I have high expectations for myself. I also have high standards and hopes for what I want to accomplish. If this first weekend solo was anything though, it was a big old slice of humble pie, and by Sunday, I was grateful for a difficult Saturday showing me the ropes. I shared a story on my personal Facebook about our struggles on Saturday, and it really reminded me to take a step back. Slow down. Breathe. Let’s just put it this way…it was not a good day.

We started our Saturday in a flurry of activity. My tired butt was racing the boys to the door to get to swim lessons in time. I’m sure they felt my angst, and it was a struggle to get through a dog walk, getting them to swim lessons, and then managing two little boys’ expectations during swimming. They did great, and things should’ve progressed, but we endured meltdown number one from child number two at Chick-fil-A, where we went for lunch. I’m not talking a little meltdown either. I’m talking…lying on the floor of the bathroom screaming.

We made it home, we got him in bed, and after a tumultuous nap time, we went to Target to get toilet paper and for Spencer to spend his piggy bank money on a toy he’d been saving up for. I’m not cruel. I gave Porter the option of a little Hot Wheels toy, too, but he selected a $25 toy, and when I put my foot down, he lost it.┬áIt was a tantrum of epic proportions on display for the whole world to see, and I was mortified. I try my best to give an air of holding it together, but I was a shell – a mere facade, if you will – totally at my breaking point.

In that moment of utter weakness though, people showed nothing but grace. Their words were kind and without judgment. Their eyes showed pity, of course, but it came from a place of understanding; almost as though they understood those expectations we all place on ourselves at some point.

Needless to say, we made it out the door and to the car, and once wrestling Porter into his seat, I had a good cry.

Here’s the thing…we like to show the good things. I love to paint a pretty picture as much as the next person, but this stuff is hard. Deployment is hard. Motherhood is hard.
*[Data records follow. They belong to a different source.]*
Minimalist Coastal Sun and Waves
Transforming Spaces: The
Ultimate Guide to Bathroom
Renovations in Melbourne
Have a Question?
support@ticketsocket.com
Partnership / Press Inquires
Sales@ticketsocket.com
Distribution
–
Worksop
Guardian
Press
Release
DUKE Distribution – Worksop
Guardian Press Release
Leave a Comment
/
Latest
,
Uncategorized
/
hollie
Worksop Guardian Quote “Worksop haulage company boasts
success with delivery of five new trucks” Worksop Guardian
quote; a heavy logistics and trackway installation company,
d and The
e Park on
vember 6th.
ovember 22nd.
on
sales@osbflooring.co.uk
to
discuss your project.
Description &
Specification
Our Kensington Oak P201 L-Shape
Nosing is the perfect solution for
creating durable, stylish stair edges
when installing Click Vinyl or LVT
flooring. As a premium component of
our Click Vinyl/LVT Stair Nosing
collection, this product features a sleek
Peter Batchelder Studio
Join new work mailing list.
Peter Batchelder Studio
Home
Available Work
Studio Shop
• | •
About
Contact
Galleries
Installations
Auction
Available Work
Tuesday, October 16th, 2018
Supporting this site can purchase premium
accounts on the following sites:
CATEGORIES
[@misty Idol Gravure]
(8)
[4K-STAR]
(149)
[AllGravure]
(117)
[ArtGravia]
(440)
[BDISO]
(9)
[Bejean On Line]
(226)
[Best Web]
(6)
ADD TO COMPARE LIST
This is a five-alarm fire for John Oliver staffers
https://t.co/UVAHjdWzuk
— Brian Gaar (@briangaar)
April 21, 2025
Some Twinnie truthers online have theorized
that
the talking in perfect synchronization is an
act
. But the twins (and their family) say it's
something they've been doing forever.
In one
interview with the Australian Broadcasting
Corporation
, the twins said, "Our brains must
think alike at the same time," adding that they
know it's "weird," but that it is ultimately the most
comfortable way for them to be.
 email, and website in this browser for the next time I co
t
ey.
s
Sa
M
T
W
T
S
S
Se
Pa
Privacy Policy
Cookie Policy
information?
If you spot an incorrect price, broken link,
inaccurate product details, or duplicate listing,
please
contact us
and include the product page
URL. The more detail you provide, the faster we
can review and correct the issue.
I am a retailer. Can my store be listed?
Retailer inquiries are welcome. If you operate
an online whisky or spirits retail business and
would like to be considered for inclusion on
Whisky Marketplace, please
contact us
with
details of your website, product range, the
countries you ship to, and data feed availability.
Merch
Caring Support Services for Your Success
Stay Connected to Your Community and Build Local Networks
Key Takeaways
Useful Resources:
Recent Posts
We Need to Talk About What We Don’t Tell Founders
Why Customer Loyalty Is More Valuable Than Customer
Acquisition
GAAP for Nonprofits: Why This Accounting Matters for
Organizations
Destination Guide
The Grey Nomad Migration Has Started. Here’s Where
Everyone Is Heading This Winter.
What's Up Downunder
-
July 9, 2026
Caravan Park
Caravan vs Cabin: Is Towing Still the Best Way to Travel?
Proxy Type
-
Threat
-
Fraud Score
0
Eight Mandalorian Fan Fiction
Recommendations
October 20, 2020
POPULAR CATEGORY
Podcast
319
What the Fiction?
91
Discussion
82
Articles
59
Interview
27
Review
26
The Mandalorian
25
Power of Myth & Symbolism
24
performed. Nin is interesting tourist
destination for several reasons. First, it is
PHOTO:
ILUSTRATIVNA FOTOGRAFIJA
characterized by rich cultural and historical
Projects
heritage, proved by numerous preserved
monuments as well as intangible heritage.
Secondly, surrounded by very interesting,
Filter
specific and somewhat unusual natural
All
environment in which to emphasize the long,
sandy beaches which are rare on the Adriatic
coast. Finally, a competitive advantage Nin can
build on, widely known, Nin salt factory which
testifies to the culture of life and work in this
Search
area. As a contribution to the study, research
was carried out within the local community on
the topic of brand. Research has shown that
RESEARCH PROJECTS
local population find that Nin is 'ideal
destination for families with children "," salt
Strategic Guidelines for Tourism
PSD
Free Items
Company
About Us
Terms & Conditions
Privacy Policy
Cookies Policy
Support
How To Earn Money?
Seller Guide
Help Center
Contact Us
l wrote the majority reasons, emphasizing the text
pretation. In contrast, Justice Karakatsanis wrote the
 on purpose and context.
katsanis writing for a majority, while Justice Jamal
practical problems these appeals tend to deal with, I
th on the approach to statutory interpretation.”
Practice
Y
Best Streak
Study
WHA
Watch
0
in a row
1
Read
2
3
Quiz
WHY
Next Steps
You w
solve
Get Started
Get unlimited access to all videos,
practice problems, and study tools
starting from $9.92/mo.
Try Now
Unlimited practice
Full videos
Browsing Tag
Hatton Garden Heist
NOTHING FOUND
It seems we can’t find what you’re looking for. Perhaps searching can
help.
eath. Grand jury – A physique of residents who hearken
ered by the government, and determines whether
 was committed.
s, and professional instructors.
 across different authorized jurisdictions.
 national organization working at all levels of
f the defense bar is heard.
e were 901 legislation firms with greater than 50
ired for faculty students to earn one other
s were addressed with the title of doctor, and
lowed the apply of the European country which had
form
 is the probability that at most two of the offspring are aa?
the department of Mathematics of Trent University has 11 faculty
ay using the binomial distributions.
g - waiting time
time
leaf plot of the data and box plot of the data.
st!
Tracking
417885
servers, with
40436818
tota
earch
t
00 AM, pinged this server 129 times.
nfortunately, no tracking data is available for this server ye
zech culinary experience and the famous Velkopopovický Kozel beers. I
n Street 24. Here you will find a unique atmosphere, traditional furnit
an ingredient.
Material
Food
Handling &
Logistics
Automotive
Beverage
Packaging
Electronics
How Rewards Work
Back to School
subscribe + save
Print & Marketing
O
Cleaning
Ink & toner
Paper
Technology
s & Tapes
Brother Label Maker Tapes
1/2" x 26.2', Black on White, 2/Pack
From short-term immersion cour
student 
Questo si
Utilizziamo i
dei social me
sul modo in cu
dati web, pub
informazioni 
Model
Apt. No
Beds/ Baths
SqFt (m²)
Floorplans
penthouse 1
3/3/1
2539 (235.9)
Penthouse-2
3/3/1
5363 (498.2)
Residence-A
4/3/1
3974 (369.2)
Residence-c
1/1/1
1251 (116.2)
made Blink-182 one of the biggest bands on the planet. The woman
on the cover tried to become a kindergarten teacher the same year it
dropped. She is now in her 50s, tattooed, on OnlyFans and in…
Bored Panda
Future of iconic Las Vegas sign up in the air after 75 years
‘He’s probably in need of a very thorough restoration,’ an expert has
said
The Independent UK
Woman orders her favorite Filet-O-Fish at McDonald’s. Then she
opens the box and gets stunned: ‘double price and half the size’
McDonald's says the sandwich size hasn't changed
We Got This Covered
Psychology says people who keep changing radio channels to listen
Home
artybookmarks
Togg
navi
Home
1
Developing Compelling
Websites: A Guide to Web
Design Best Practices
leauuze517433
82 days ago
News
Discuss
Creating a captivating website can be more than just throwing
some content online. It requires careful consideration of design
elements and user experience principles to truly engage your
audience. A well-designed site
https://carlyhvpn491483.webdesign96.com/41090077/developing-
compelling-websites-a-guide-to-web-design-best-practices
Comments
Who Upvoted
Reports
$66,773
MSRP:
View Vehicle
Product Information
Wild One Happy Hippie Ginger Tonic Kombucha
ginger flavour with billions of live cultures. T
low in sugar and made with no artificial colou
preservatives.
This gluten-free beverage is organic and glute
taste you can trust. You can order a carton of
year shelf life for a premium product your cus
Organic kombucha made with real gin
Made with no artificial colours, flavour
We place so many expectations on ourselves, but if there’s one thing this weekend taught me, it’s to give myself the grace and space that others showed me in a moment of sheer and utter exhaustion.

So, did we accomplish a ton this weekend? No. But we made it. The boys played. We continued potty training. We played in the snow (yes, a tiny dusting here in Washington) at the dog park. We did our swimming lessons, and we got haircuts. Was it one big epic adventure? No. But deployment, as a whole, is and I need to remember that.

Cheers to embracing the suck, managing my own expectations, and finding peace in the little adventures, too.